The USPTO continues to amaze me. I mean, one would hope that any silly patent that can be awarded has already been granted. How could it get any worse? Regard US Patent 6,751,348 for protecting an “Automated detection of pornographic images “. The abstract states that the patent covers:
A method of detecting pornographic images, wherein a color reference database is prepared in LAB color space defining a plurality of colors representing relevant portions of a human body. A questionable image is selected, and sampled pixels are compared with the color reference database. Areas having a matching pixel are subjected to a texture analysis to determine if the pixel is an isolated color or if other comparable pixels surround it; a condition indicating possible skin. If an area of possible skin is found, the questionable image is classified as objectionable. A further embodiment includes preparation of a questionable image reference shape database defining objectionable shapes. An image with a detected area of possible skin is compared with the shape database, and depending on the results of the shape analysis, a predefined percentage of the images are classified for manual review.

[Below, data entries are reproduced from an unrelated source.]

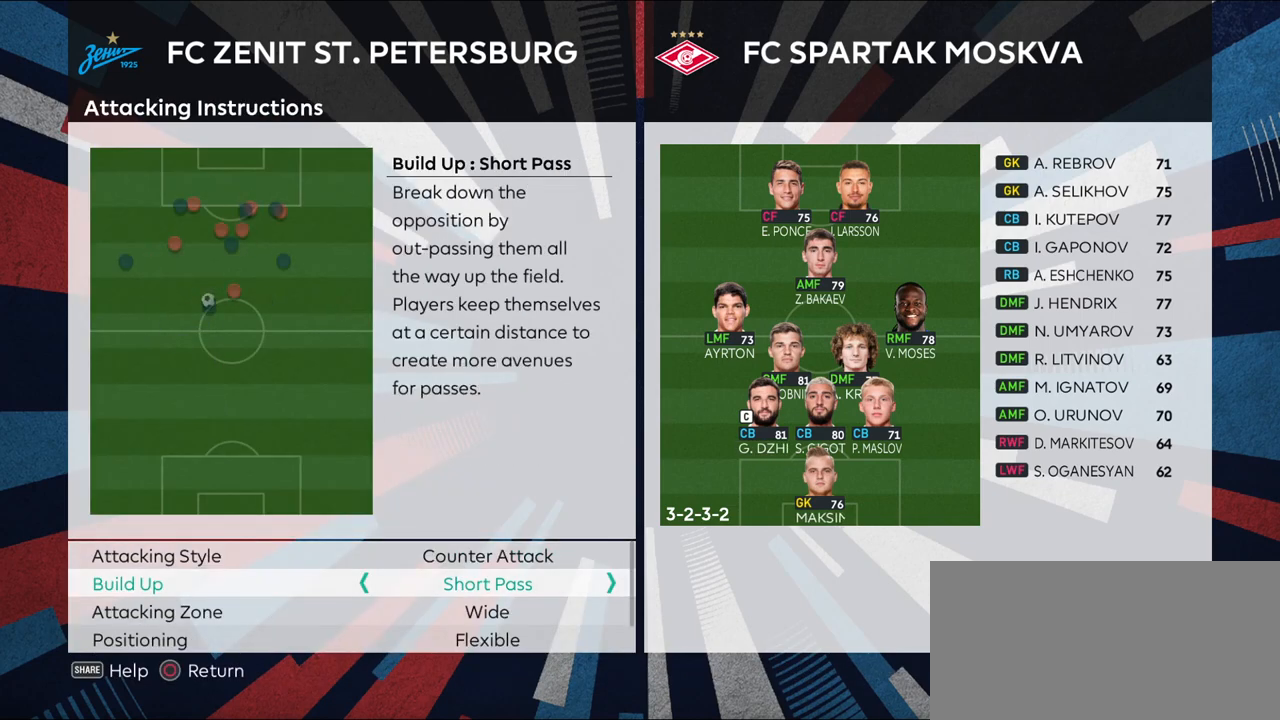
{"buttons": ["DPAD_DOWN"], "left_stick": "center", "right_stick": "center", "events": [[450, "DPAD_DOWN", "down"]]}
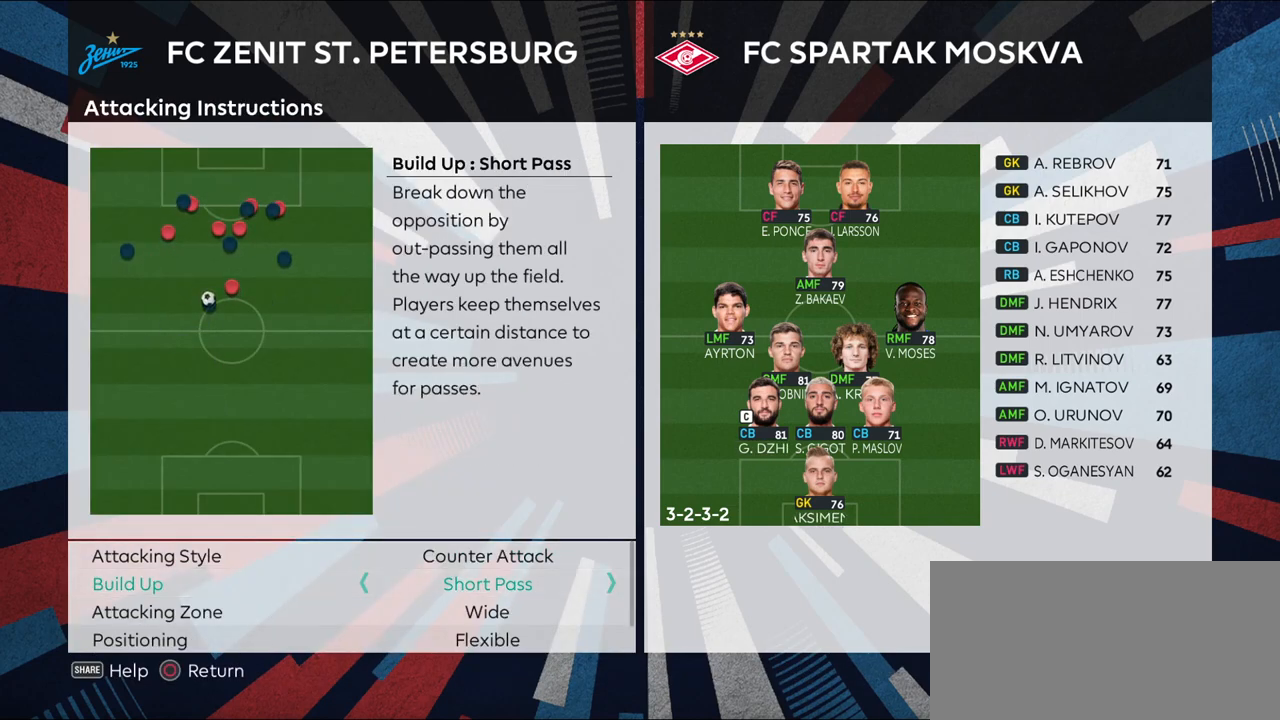
{"buttons": [], "left_stick": "center", "right_stick": "center", "events": [[150, "DPAD_DOWN", "up"]]}
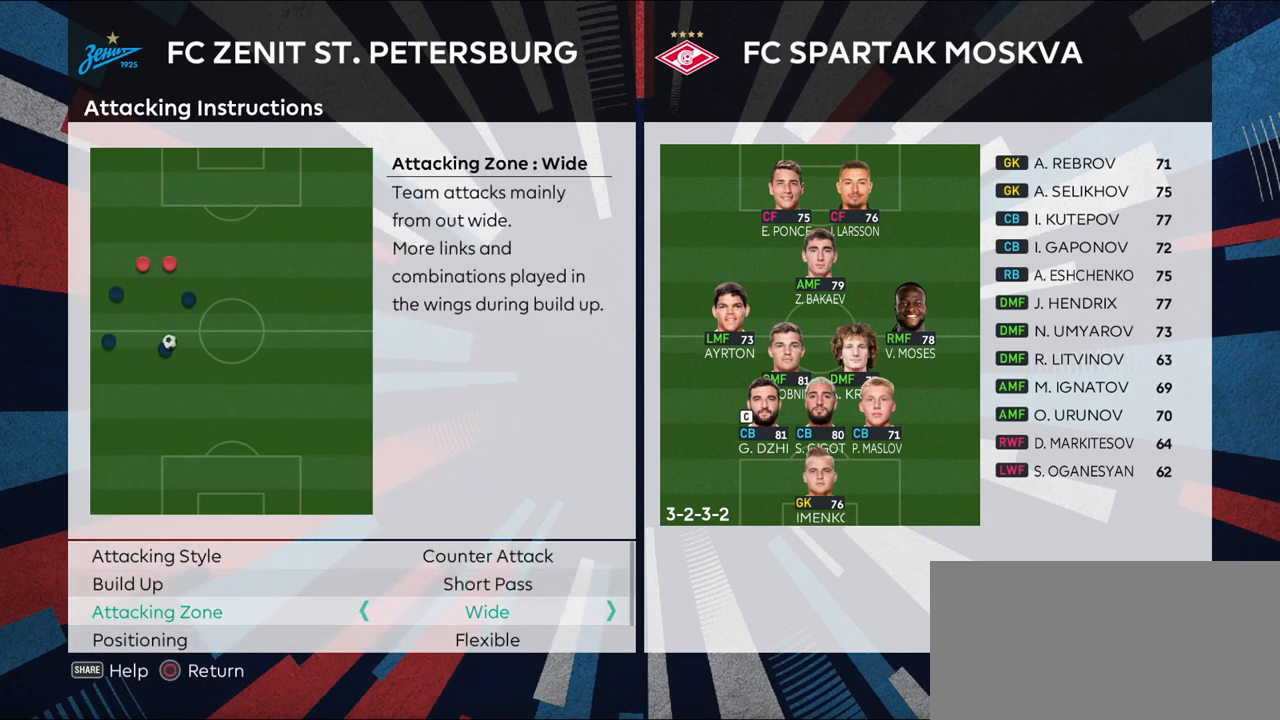
{"buttons": [], "left_stick": "center", "right_stick": "center", "events": [[133, "DPAD_DOWN", "down"], [333, "DPAD_DOWN", "up"]]}
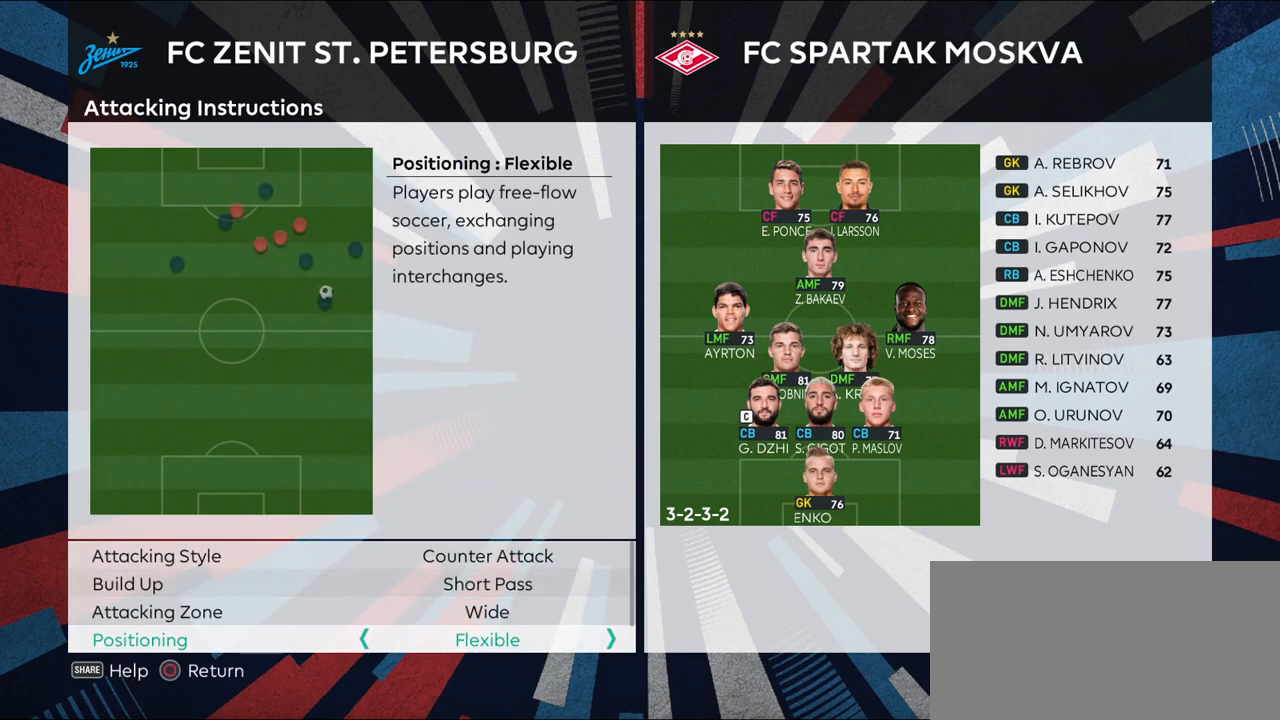
{"buttons": ["DPAD_DOWN"], "left_stick": "center", "right_stick": "center", "events": [[350, "DPAD_DOWN", "down"]]}
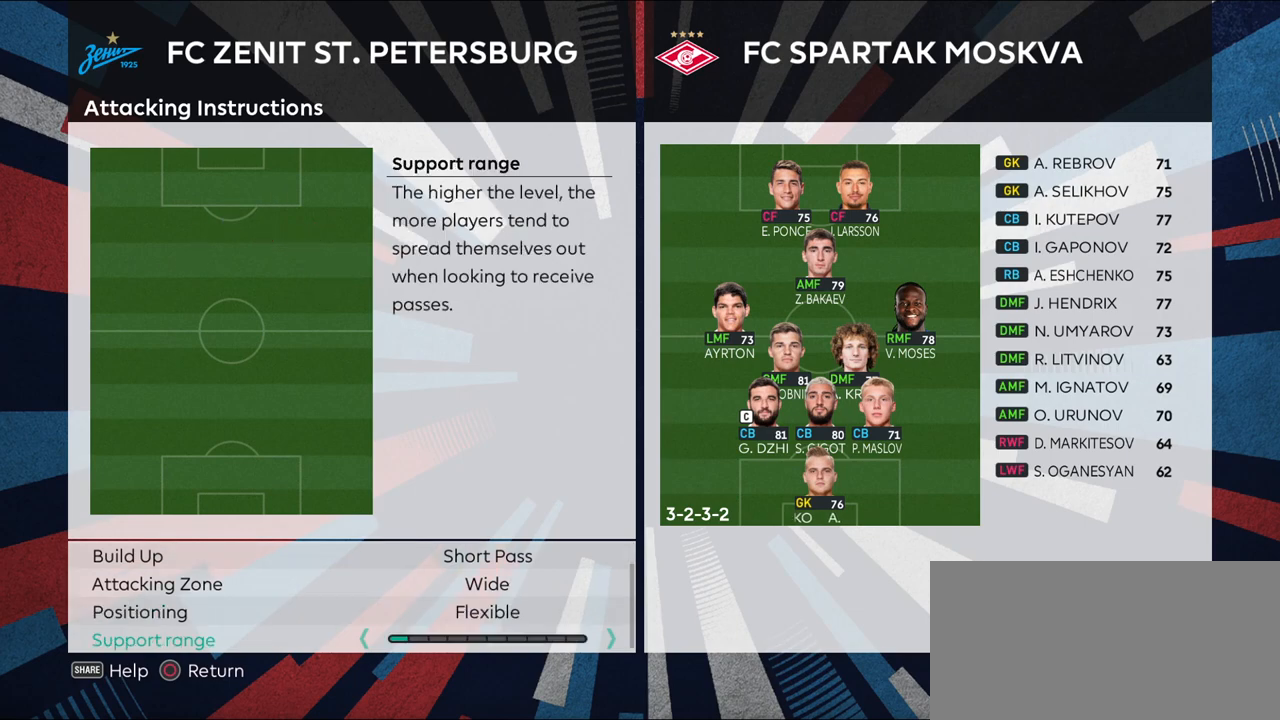
{"buttons": [], "left_stick": "center", "right_stick": "center", "events": [[50, "DPAD_DOWN", "up"], [183, "DPAD_DOWN", "down"], [400, "DPAD_DOWN", "up"]]}
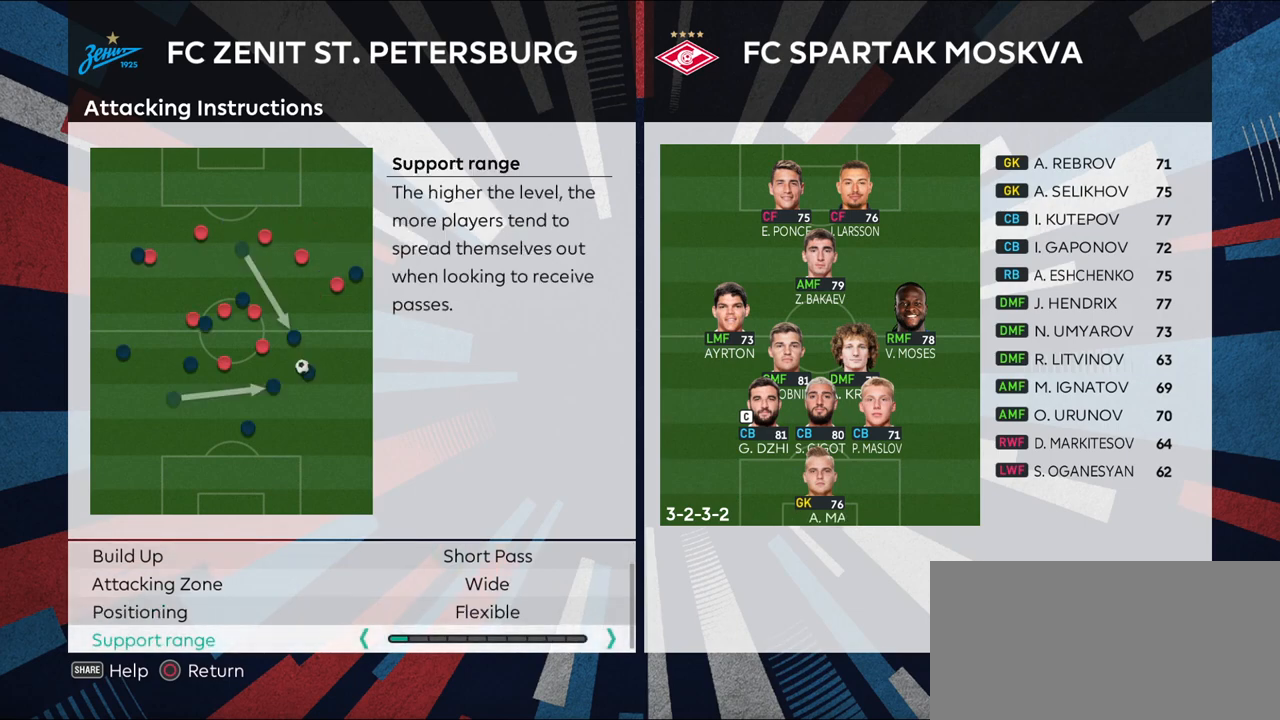
{"buttons": [], "left_stick": "center", "right_stick": "center", "events": []}
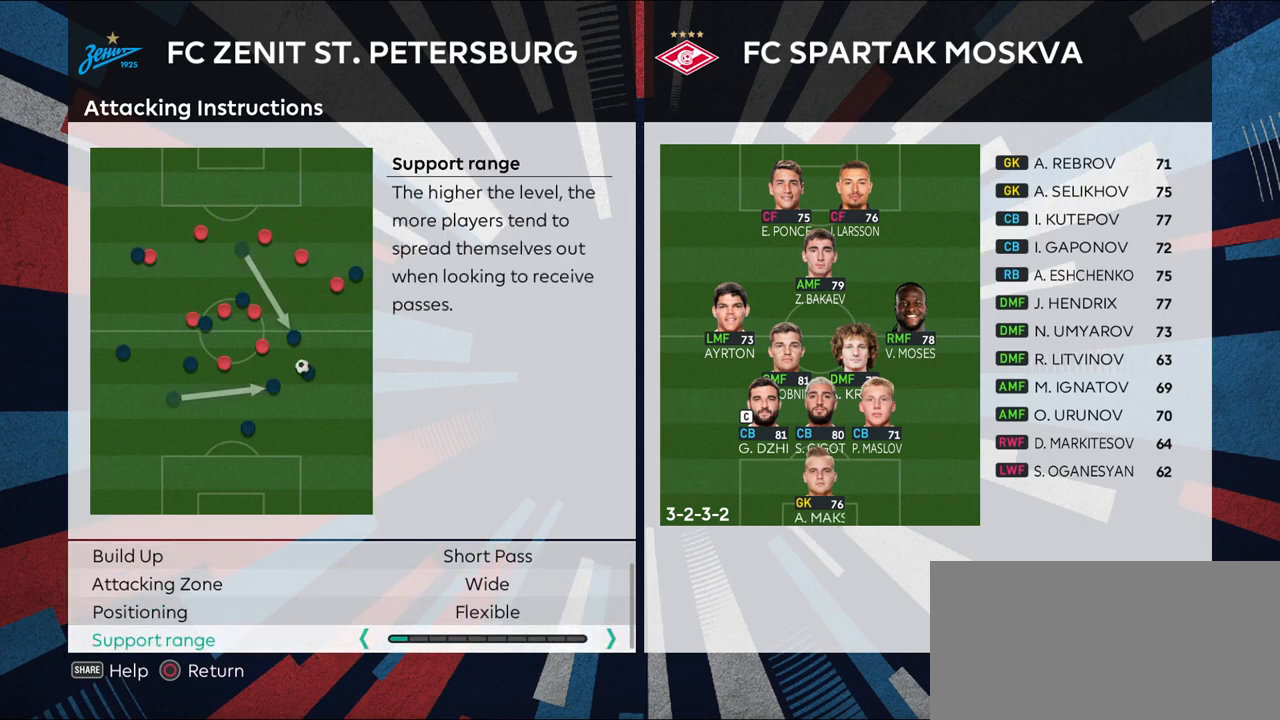
{"buttons": [], "left_stick": "center", "right_stick": "center", "events": []}
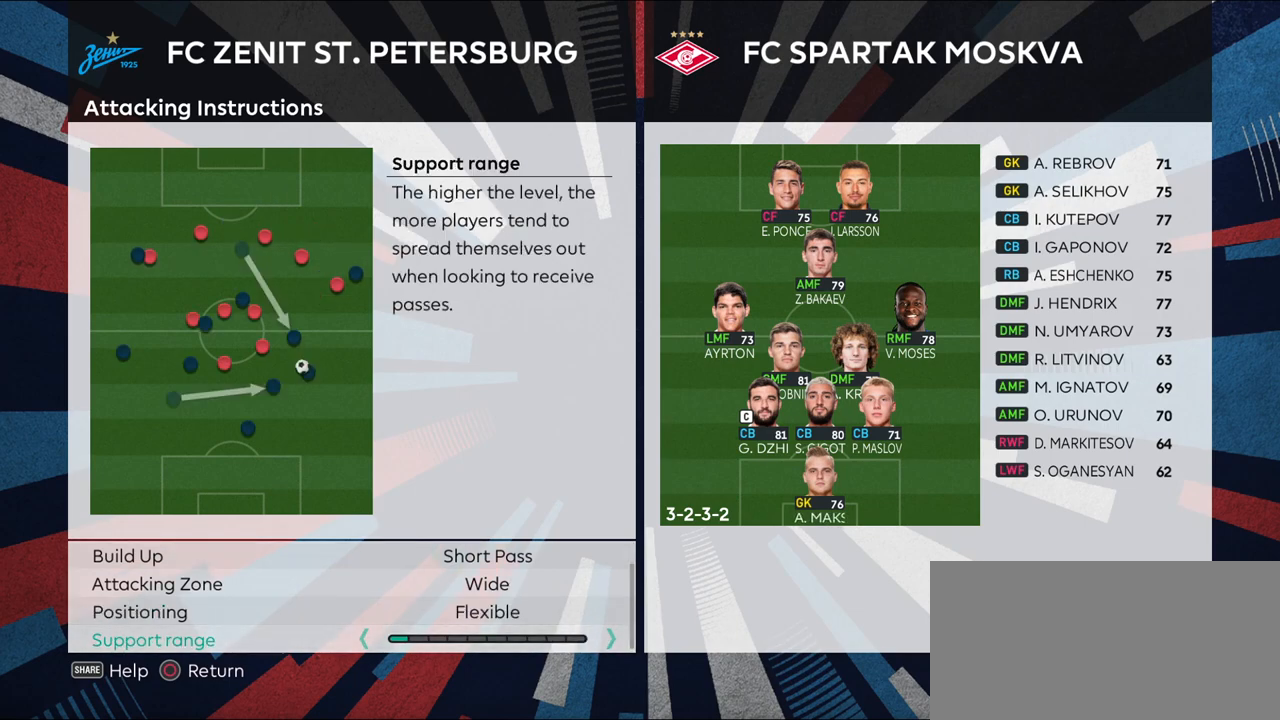
{"buttons": [], "left_stick": "center", "right_stick": "center", "events": []}
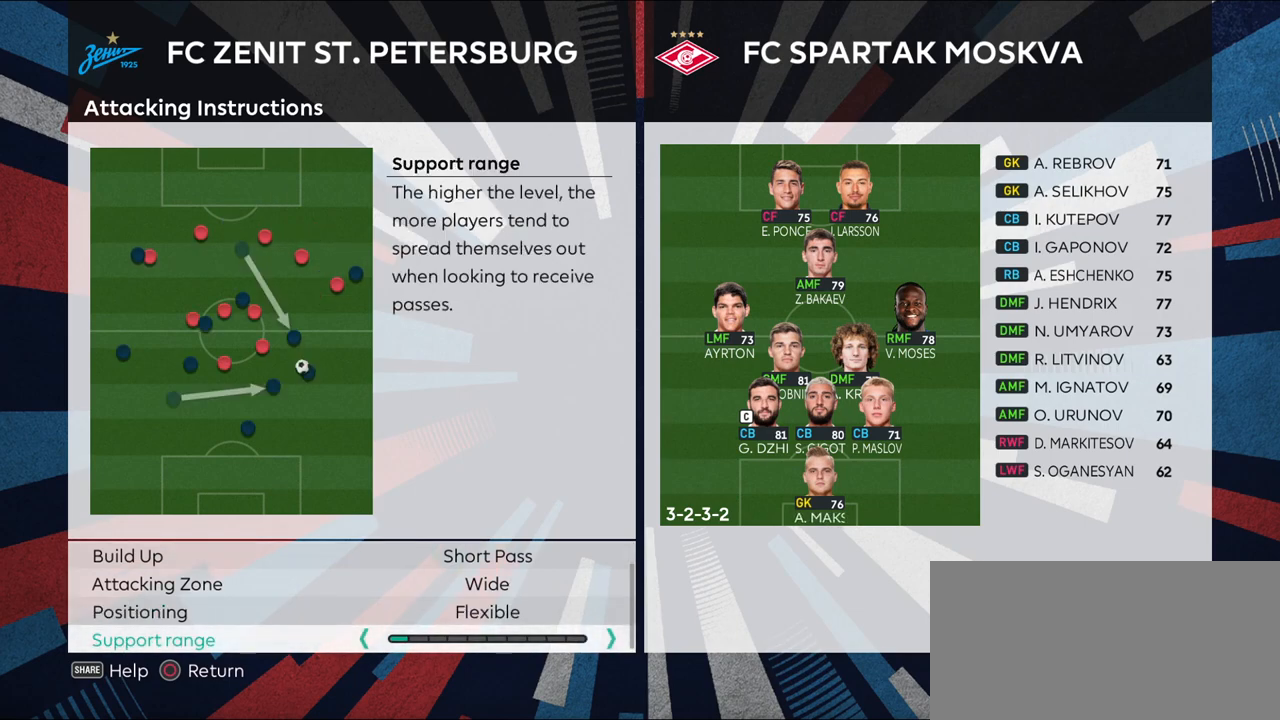
{"buttons": [], "left_stick": "center", "right_stick": "center", "events": []}
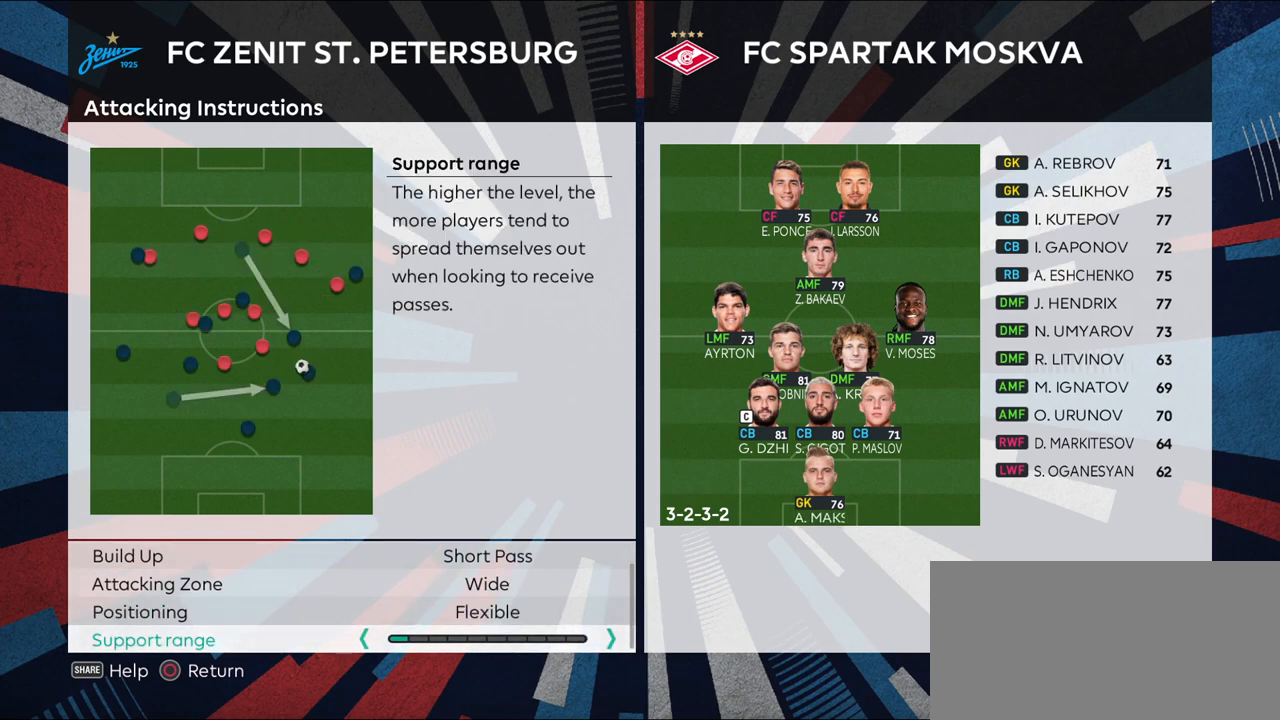
{"buttons": ["DPAD_UP"], "left_stick": "center", "right_stick": "center", "events": [[233, "DPAD_UP", "down"], [333, "DPAD_UP", "up"], [433, "DPAD_UP", "down"]]}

I love that “If an area of possible skin is found, the questionable image is classified as objectionable”. Good-bye to the well-loved “I know it when I see it” Casablanca test.
3 Comments
Karl-Friedrich Lenz · February 1, 2006 at 8:00 pm
This might be a case of a good software patent.Like patents on spamming methods, if the patent is on something you object to, all the patent's freedom restricting effects are working against that object of objection.If you don't believe that machines should decide what is objectionable (I don't believe so either) you should rejoice that this particular field gets mined by patents.
Andres Guadamuz · February 2, 2006 at 2:04 am
I have several probelms with it. First is prior art. I have talked with a colleague who says that this has been discussed in AI fields for a while. The other problem that I have with it is that there seems to be a presumption that images are to be specific shades. And then there is the fact that computers find content objectionable.But I agree that it would be best if that field has too many patents/
Anonymous · February 2, 2006 at 8:13 am
Prior art – I worked with designers in a city council about four years ago and they had troubles with images of children for their brochures, if there was X% of skin tone in the photo, then it would be rejected. Couldn't say what the software was, but I'd be surprised if it wasn't fairly common knowledge in software circles.